Le projet
Une histoire profonde, ancrée dans nos peurs archaïques. Un fils qui part en mer après s'être brouillé avec son père, un père plein de remords qui fantasme le retour du fils. Quand enfin ce dernier revient, il ne correspond pas à l'être rêvé par le père, il ne le reconnaît pas. Conrad croise cette histoire avec celle de la voisine, une femme qui sacrifie son bel âge à s'occuper de son père aveugle. Pour se distraire elle visite le voisin, celui qui ne cesse de délirer le retour de son fils. Il reviendra, et il vous épousera… Elle finit par croire à cette histoire, elle en fait son propre rêve. Quand le fils revient, il trouve une femme inconnue qui a l’air de le connaître mieux que lui-même, et un père qui ne le reconnaît pas. On dirait un conte, une parabole sortie des écritures. C'est court, dense. Trop court pour imaginer ne monter que ce texte.
J'attendais donc de rencontrer un texte cousin, un texte miroir qui pourrait former diptyque. Et je l'ai trouvé chez O'Neill, autre poète marin, né trente ans après Conrad. Sur la demande du comédien Gilles Cohen, j’ai travaillé en 2013 sur une pièce courte de O'Neill, Hughie. Cela m'a donné l'envie de lire ou relire les pièces du dramaturge américain, trop rarement joué en France. Et je suis tombé sur The rope (La corde), qui m'a paru être le vis-à-vis idéal de One day more. La corde est une sorte de préfiguration d'une des pièces les plus connues d'O'Neill, Désir sous les ormes. Un fils quitte son père après l'avoir volé, et part en mer. Le père maudit son fils et lui promet la corde s'il ose revenir. Et il ne se contente pas de mots, il accroche une corde dans la grange pour rendre sa malédiction présente quotidiennement à son esprit. Quand le fils rentre de ses voyages, cinq ans plus tard, la corde est toujours là, et son père, devenu à moitié délirant, n'a rien oublié de sa haine, et souhaite réellement qu'il se pende devant lui. De nouveau on pense aux écritures, cités d'ailleurs par le père. Une sorte de parabole à l'envers du fils prodigue du nouveau testament.
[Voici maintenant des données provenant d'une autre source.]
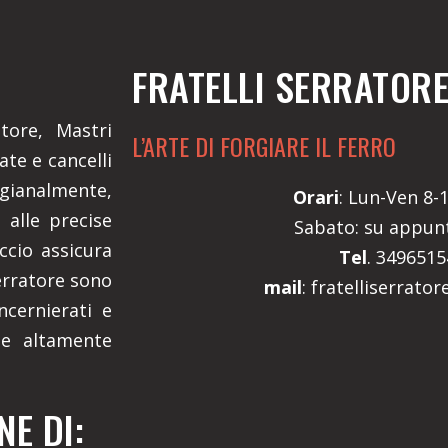
FRATELLI SERRATOR
atore, Mastri
L’ARTE DI FORGIARE IL FERRO
ate e cancelli
gianalmente,
Orari
: Lun-Ven 8-1
 alle precise
Sabato: su appu
ccio assicura
Tel
. 349651
Serratore sono
mail
: fratelliserrato
ncernierati e
i e altamente
E DI:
Il y a dans ces deux pièces une rêverie cruelle et profonde sur le thème séculaire de la relation fils-père, thème aussi ancien que notre civilisation, depuis que Cronos émascula son père Ouranos, puis dévora ses propres enfants jusqu’à être jeté dans le Tartare par son fils Zeus. Deux pièces courtes, intenses, sur l’échec de la transmission, qui vont fouiller dans nos mondes les plus enfouis et forment résonances.
L'accumulation contre la transmission
Ces deux courtes pièces nous parlent d'un danger larvé, qui pèse sur nos sociétés contemporaines : au-delà de la relation du père et du fils, il s'agit pour ces deux auteurs de décrire l'échec de la transmission. Les pères se recroquevillent sur leurs obsessions et leurs certitudes, les fils fuient, refusent toute filiation. L'argent devient alors la seule valeur concrète et transmissible, même et surtout à contre-gré. Molière déjà l'avait si bien dépeint dans L'Avare.
Mais chez Conrad et O'Neill les fils ne désirent pas dépasser les pères, de réinventer un microcosme différemment, de refaire famille, aucune tentative de réinventer quelque utopie sociale que ce soit, mais une aspiration à la fuite, au nomadisme, à la solitude. Du côté des pères, idées fixes, crispation, recroquevillement sur les biens matériels. L'accumulation contre la transmission.
Avec du recul
Il y a parfois des créations un peu étranges, qui ne correspondent pas aux critères de choix des programmateurs. Ici c'est du "vieux contemporain". Conrad est un auteur inconnu au théâtre, O'Neill a en France une réputation d'auteur verbeux, un peu dépassé. Nous nous sommes accrochés pour aller au bout de ce projet, qui s'est révélé pour moi être une création charnière. J'ai exploré avec Thomas Guiral un statut de la vidéo que je n'avais jamais osé assumer. Plus affirmé, pictural, nous inspirant des films de Serguei Paradjanov.
C'est lié à un travail où nous avons voulu ne pas rester collés au fait divers, c'est le piège de ces textes, mais trouver comment leur donner la force d'une parabole.